[B]Board games may not enjoy the riches conferred on their digital cousins, but a combination of tough economic times and educational research seem to haven given a boost to the old-school family pastime.[/B]
According to NPD, sales of board games rose 4 percent in 2008. It's a modest but an impressive jump, considering that sales of web-connected toys, all the rage the year before, dropped 39 percent during the same period.
Analysts say the recession helped the industry. Board games are cheaper than videogames and have the same replayable advantage over movies. They also play into parents' nostalgia for a time when games came in brightly colored cardboard boxes and didn't include seizure warnings.
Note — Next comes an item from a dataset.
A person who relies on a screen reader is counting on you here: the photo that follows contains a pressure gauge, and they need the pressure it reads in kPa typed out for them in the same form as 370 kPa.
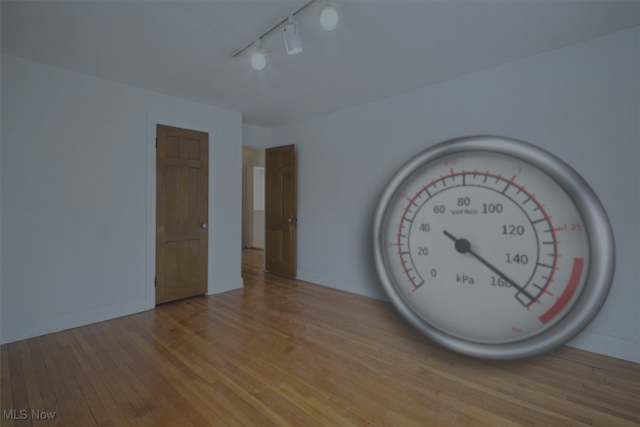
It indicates 155 kPa
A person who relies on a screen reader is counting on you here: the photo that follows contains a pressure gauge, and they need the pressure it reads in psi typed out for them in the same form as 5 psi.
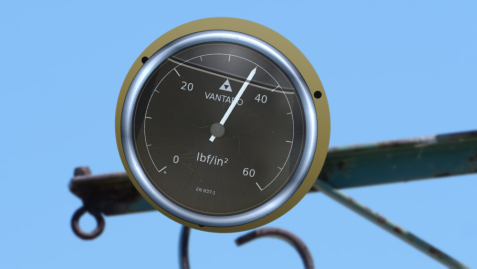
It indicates 35 psi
Whatever the reasons, experts say that board games offer many of the social benefits of videogames, such as mathematical and strategic thinking. In 2007, a study at Carnegie Mellon University found that low-income pre-schoolers who played number games like Chutes and Ladders improved their numerical skills. The gains were still evident nine weeks later.
The physical nature of board games also gives them a few benefits videogames lack, said Peter Pizzolongo, director of professional development at the National Association for the Education of Young Children.
"One of the primary skills (board games) develop is self-regulation. You have to be able to wait your turn and think ahead."
At the end of the day, however, board games and videogames are more similar than not when it comes to education. Marilyn Fleetwood, president of the Academy of the Child, a Montessori preschool in Maryland, encourages teachers use board games to improve fine-motor skills and foster social skills. For Fleetwood, it's all about the value of play.